KOHO Raises $130M CAD to Fund Push for Canadian Bank Licence

KOHO Raises $130M CAD to Fund Push for Canadian Bank Licence
Screenshot of Koho website koho.ca

Canadian fintech KOHO has raised $130 million CAD, a fresh injection of capital that the company describes as the last piece of the puzzle in its long-running bid to become a fully regulated Canadian bank. The round values the Toronto-based firm at $1.33 billion CAD, confirming its standing among the country's growing cohort of fintech unicorns.

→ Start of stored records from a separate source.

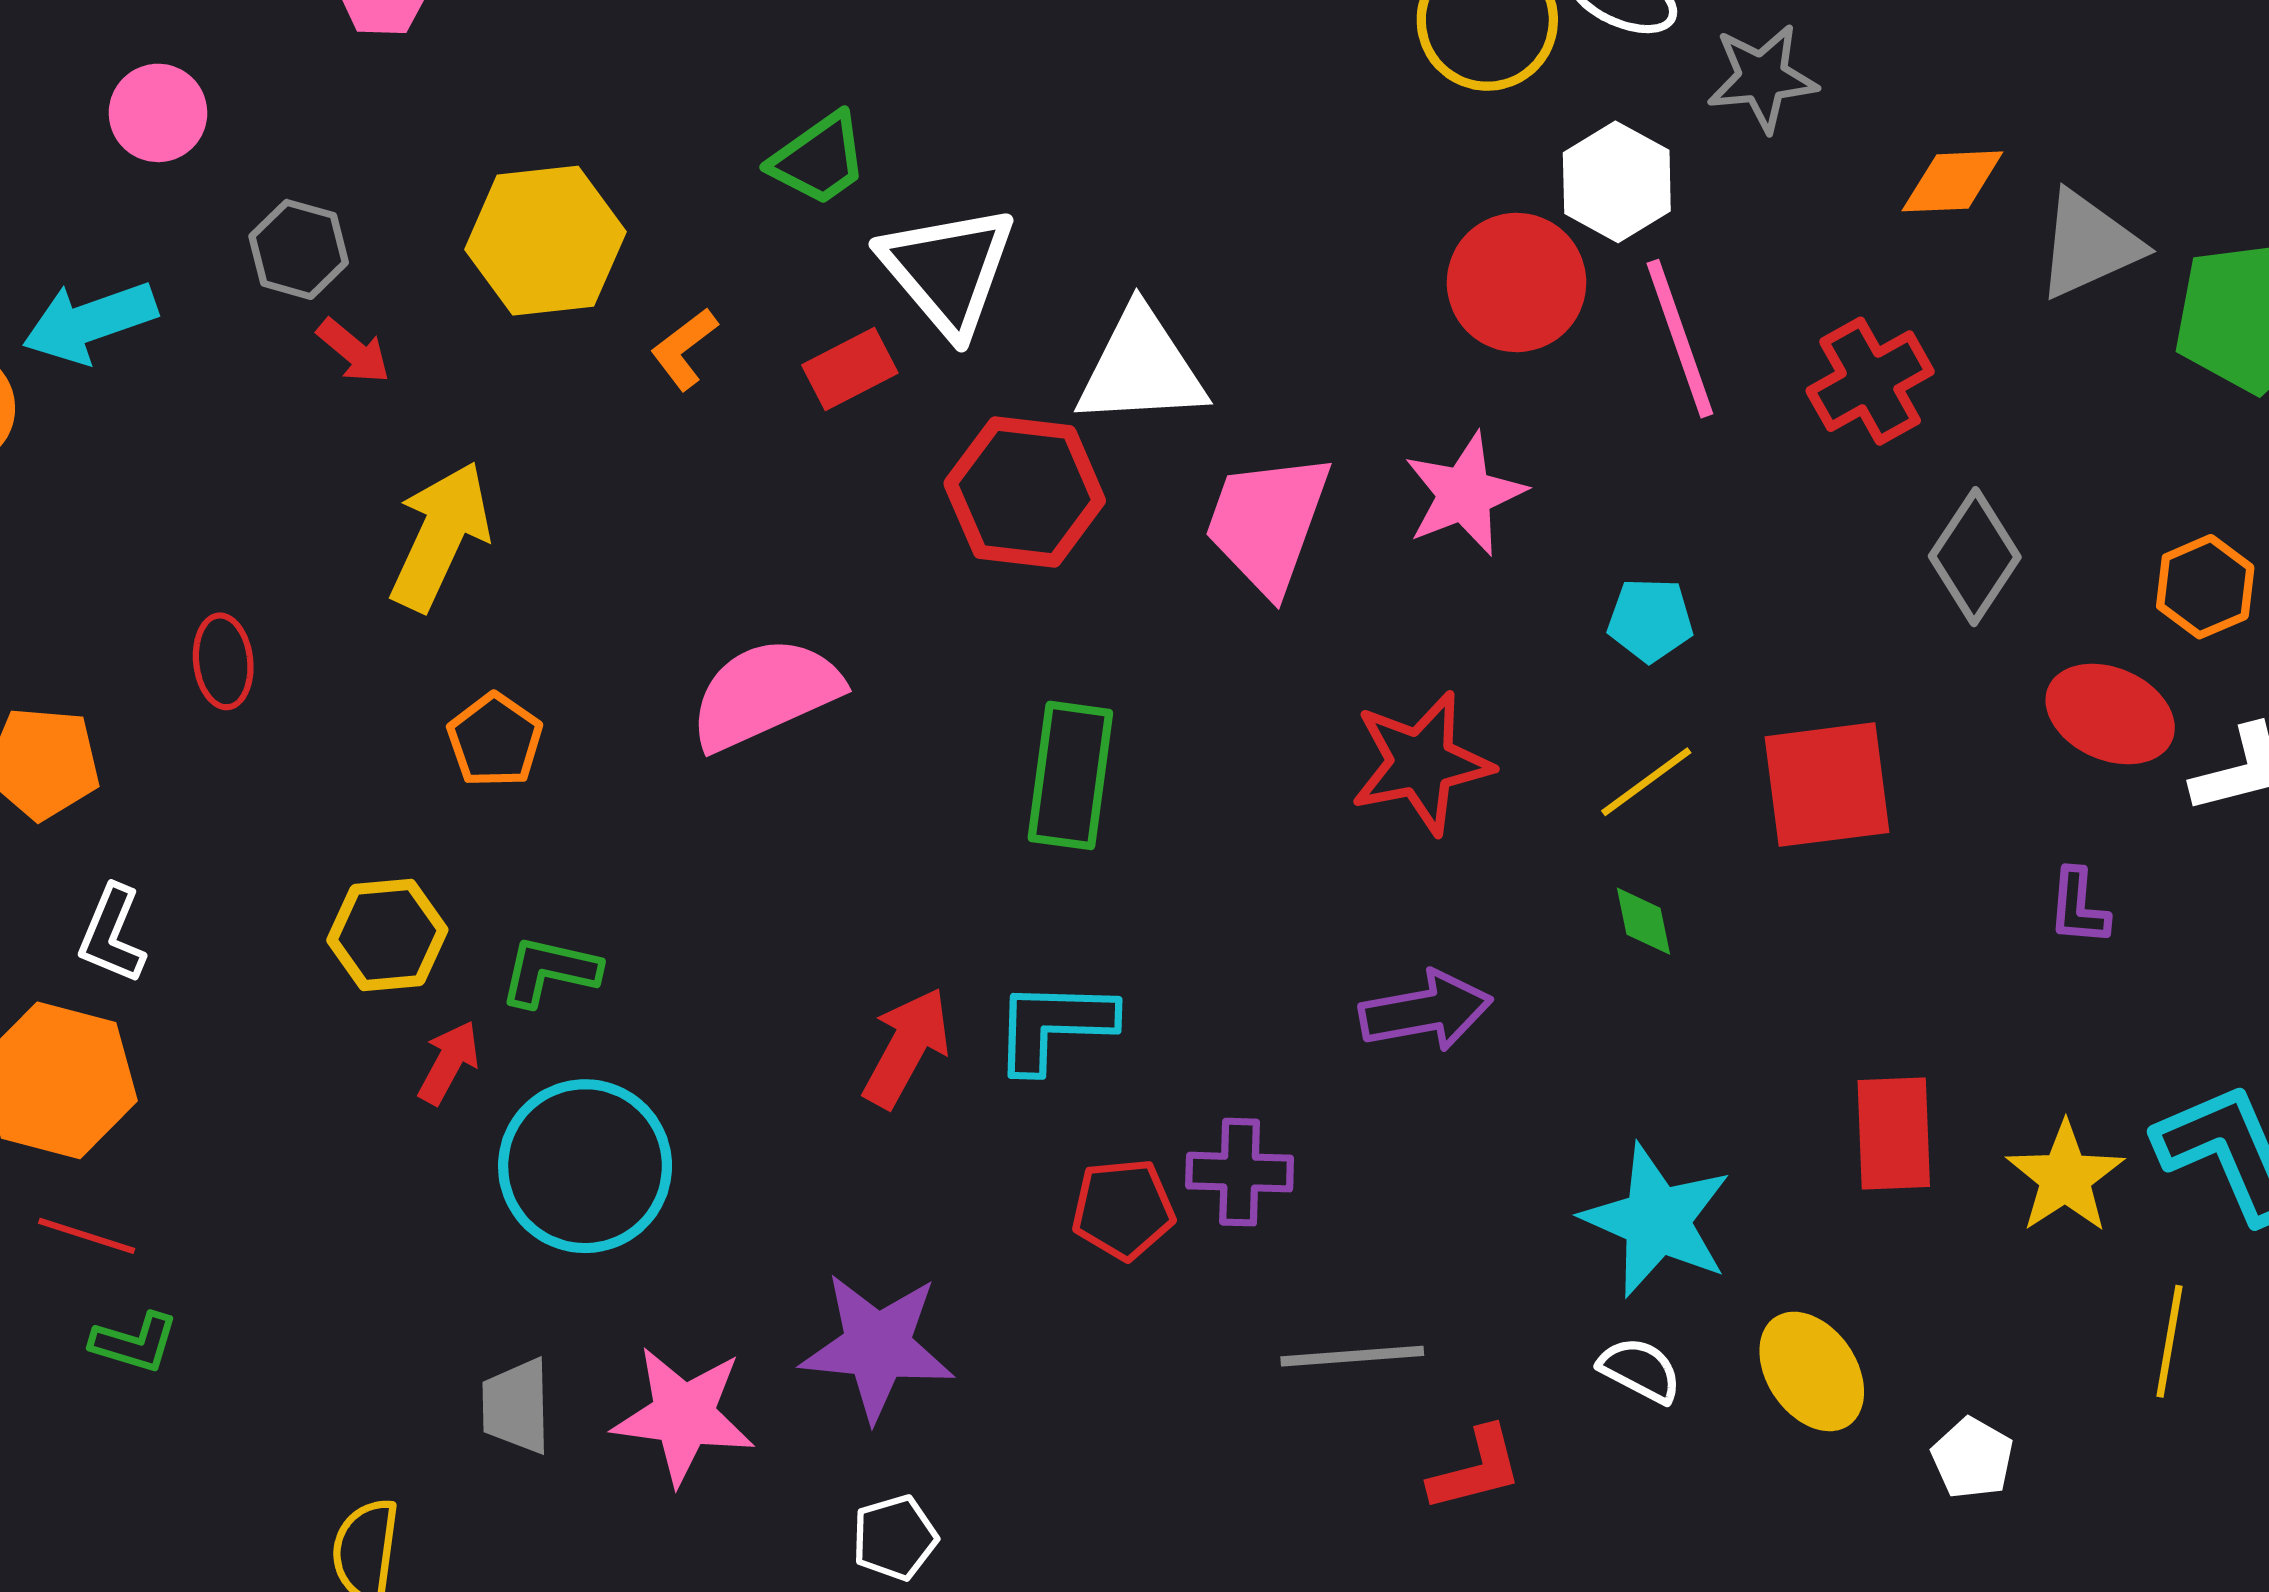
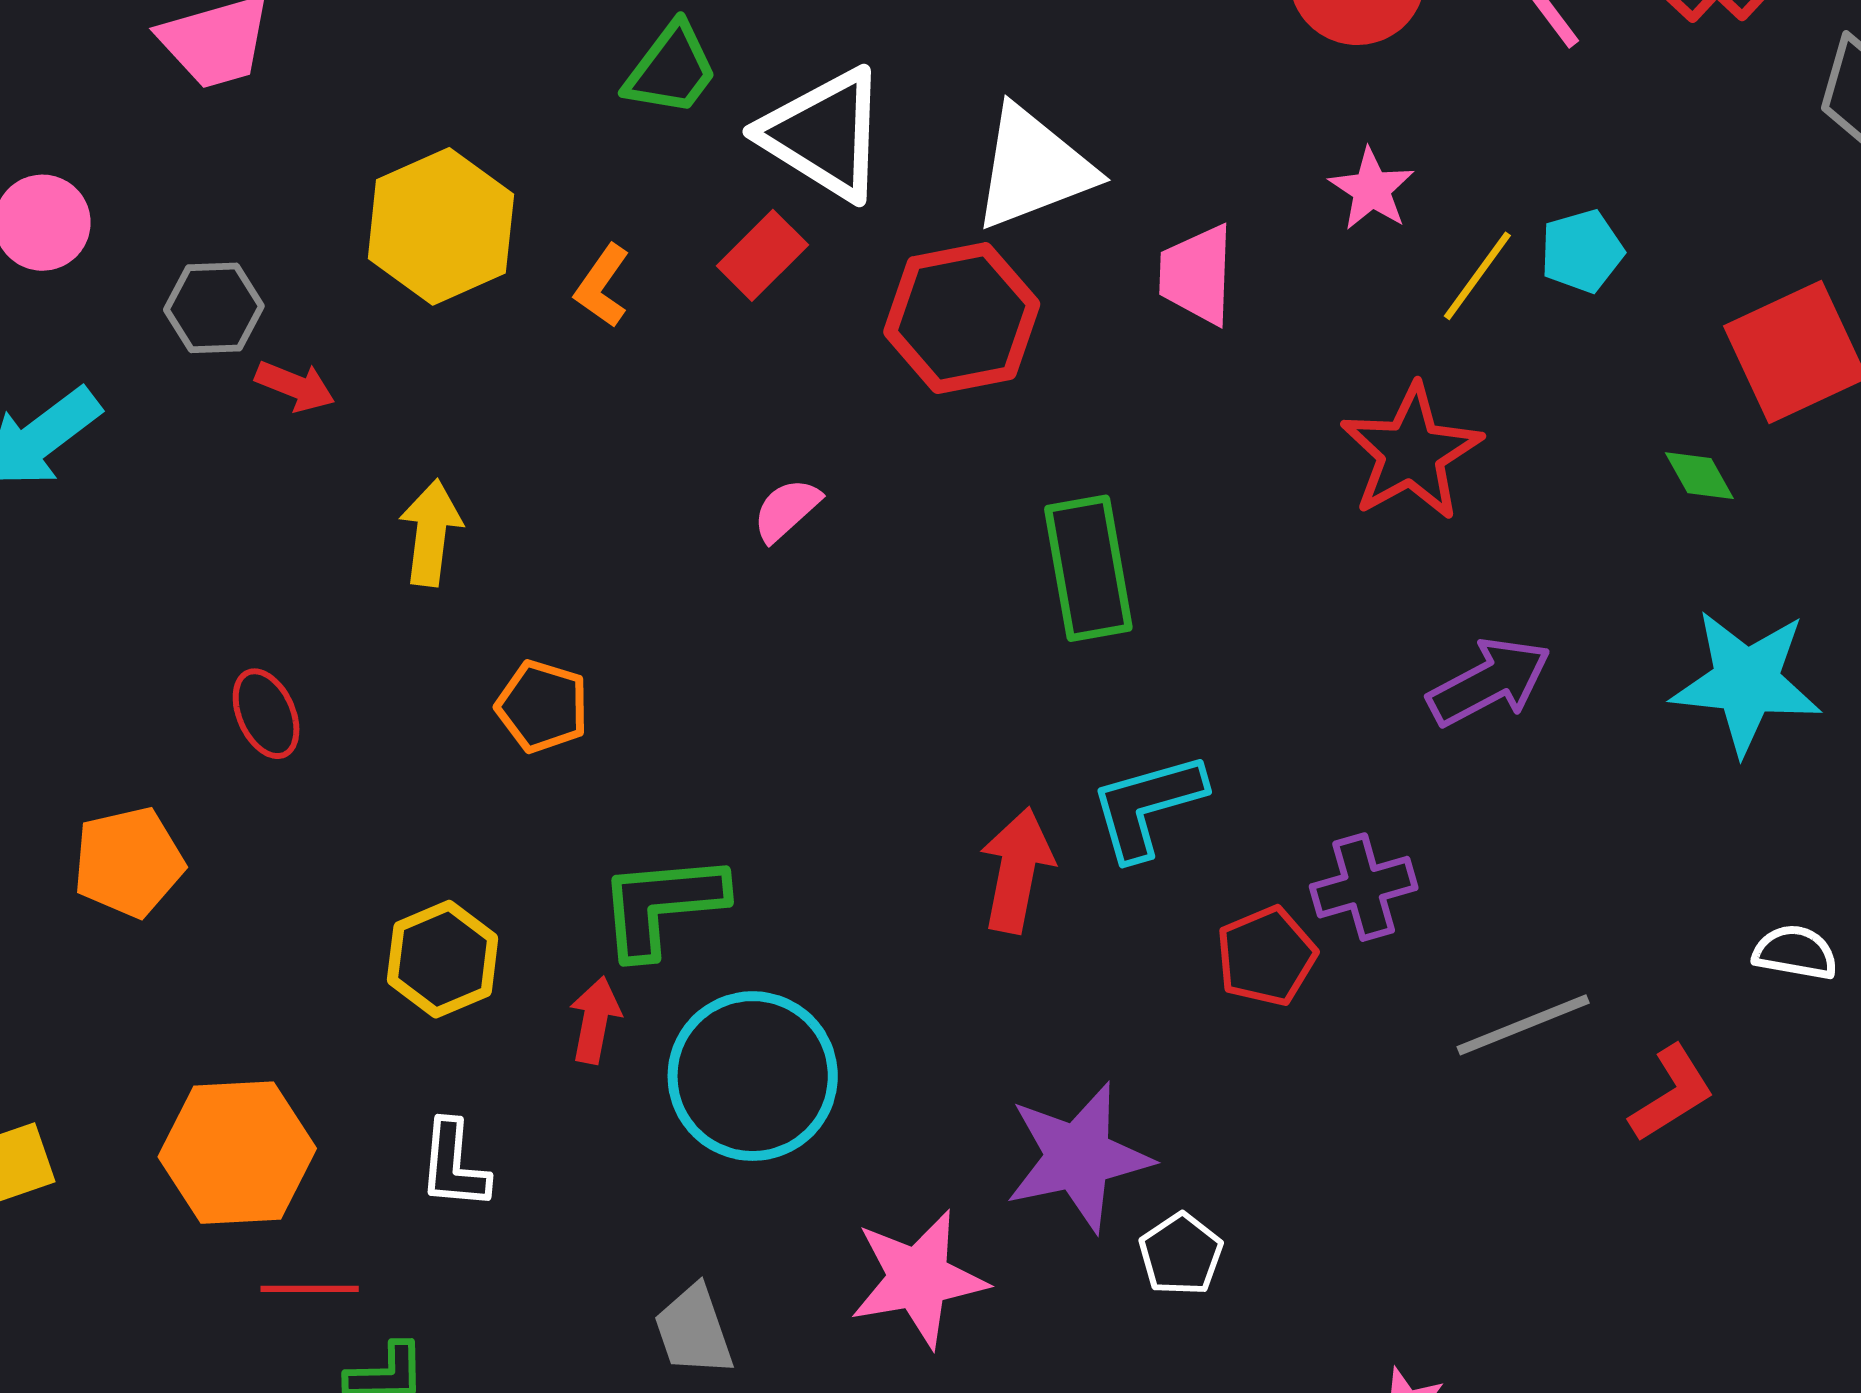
pink star: (1464, 494) -> (1372, 189), size x0.7
pink trapezoid: (1267, 523) -> (1197, 275), size x0.7
yellow arrow: (440, 536) -> (431, 533), size x0.7
pink semicircle: (765, 694) -> (787, 510), moved, size x0.5
yellow line: (1646, 782) -> (1477, 276), moved
green diamond: (1644, 921) -> (1699, 476), moved
white L-shape: (112, 934) -> (454, 1165), moved
yellow hexagon: (387, 935) -> (443, 959), moved
green L-shape: (550, 971) -> (662, 905), size x1.4
cyan star: (1657, 1220) -> (1746, 682), moved
gray trapezoid: (516, 1406) -> (694, 1330), moved
white pentagon: (895, 1538) -> (1181, 1254), moved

The financing was co-led by Mubadala, the Abu Dhabi sovereign wealth fund, and Baltimore-based Savano Capital Partners. They were joined by a notable set of new backers, including Shopify founder and chief executive Tobi Lutke and Affirm chief operating officer Michael Linford. Existing investors Portage Ventures, Drive Capital, BDC Capital, the Healthcare of Ontario Pension Plan and Eldridge also returned to the table. The raise brings KOHO's total capital secured since its 2014 launch to roughly $507 million CAD.

The strategic thrust is unambiguous. KOHO has spent years pursuing a Schedule I bank licence, the federal designation that would place it alongside Canada's incumbent lenders. The company first applied in 2021 and entered the second phase of the regulatory process in early 2024. Management now expects approval could arrive as early as this year. This latest round supplies the initial capital base that a federally regulated bank is required to hold, which is precisely why KOHO frames it as the final step rather than just another growth round.

A Schedule I licence would be transformative for the business. It would allow KOHO to accept customer deposits directly rather than relying on partner institutions, opening the door to a far cheaper and more stable funding base. The company has indicated that deposit funding could cut its cost of capital dramatically against current arrangements, in turn supporting expansion into lending and a broader product range. Greater product flexibility and strengthened consumer protections are also cited as benefits of operating under direct federal regulation.

KOHO arrives at this point with meaningful scale. The firm now serves more than 2.5 million Canadians, employs around 250 people and reports annual revenue north of $200 million CAD, growing at roughly 50 percent year over year. Founder and chief executive Daniel Eberhard said the assembled investor group reflects a shared belief that the next great Canadian bank needs to be built differently, and that KOHO is the team to build it.

The move lands in an increasingly competitive Canadian neobanking market. KOHO sits alongside fellow billion-dollar fintechs such as Wealthsimple and Nesto, all circling the retail banking franchises long dominated by the country's big five lenders. Should KOHO secure its licence, it would become one of the first challengers in a generation to win deposit-taking bank status in Canada, a milestone that could reshape competitive dynamics in a notoriously concentrated market.